There is a special maple tree at Fort Ritchie standing by the parade field. The plaque by the tree reads:

"D-DAY ANNIVERSARY On this day, June 6, in the year 1944 allied forces invaded Normandy - the most massive invasion attempted in history. By nightfall, they had liberated 80 miles of French soil and a toehold for the consequential drive into Germany was established. Although the invasion was a success, it was not without supreme sacrifice. Over 10,000 casualties were suffered on that historic day. Now, 40 years later, there is commenmoration at this historic turning point with the planting of a tree at Fort Ritchie. It is a fitting place as many of the members of the 29th Infantry Division trained here before the division was activated and sent to Europe where they were among the first to land at Normandy.
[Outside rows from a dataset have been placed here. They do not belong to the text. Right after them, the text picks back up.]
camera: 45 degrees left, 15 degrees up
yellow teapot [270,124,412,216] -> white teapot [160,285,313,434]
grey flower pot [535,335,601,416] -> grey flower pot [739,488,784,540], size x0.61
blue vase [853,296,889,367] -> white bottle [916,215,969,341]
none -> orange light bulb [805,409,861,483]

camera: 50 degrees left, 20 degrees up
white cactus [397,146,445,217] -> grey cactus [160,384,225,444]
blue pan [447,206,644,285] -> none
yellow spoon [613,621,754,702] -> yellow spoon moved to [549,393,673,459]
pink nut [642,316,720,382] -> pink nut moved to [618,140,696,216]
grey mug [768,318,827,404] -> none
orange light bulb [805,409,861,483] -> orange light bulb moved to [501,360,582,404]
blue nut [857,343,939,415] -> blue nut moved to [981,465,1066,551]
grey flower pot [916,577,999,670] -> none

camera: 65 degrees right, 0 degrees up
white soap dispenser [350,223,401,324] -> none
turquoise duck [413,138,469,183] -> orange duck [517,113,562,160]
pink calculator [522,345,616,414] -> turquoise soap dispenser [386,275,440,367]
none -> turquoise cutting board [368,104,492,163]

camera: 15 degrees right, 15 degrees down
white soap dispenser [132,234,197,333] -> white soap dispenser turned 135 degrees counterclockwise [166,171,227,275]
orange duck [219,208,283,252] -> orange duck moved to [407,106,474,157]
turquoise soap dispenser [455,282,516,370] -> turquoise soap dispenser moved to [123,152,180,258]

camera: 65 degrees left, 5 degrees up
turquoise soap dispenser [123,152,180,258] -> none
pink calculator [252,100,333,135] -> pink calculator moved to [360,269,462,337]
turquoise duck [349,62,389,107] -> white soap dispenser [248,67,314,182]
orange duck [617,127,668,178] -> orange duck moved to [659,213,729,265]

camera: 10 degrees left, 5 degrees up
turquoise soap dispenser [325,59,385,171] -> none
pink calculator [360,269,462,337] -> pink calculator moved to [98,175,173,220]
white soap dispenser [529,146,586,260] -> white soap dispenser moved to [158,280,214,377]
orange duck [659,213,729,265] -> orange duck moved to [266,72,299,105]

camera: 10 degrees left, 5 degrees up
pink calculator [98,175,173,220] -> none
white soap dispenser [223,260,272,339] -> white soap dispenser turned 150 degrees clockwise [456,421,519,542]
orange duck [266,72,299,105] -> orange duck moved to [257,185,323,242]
The tree selected for today's ceremony is fitting because of its strength and independence. The soil used contains amounts of soil from the beaches and cliffs of Normandy. This further symbolizes the fact that the success of the invasion was a joining of the Armed Forces of two great continents. With this tree as a memorial, the sacrifices made forty years ago will be long remembered. It will be tangible symbol of our heritage."

===Revival===
On April 7, 2021, John Krumpotich became the owner of Fort Ritchie and has expressed his plans to revive Ritchie and the Cascade community by bringing businesses, historic preservation, and housing to the former 500+/- acre army post. Krumpotich has stated that it is a "paramount priority" to rehabilitate the stone structures on site to maintain its historic integrity while bringing each building back to life.
Following the sale of the property, Fort Ritchie, under the leadership of the Ritchie Revival team, has opened two manufacturing facilities, a taproom, an art gallery, a primary care facility, a cafe, ice cream shop, and museum. The revival has also spurred a number of successes including a $15,000,000 tax credit from the state of Maryland.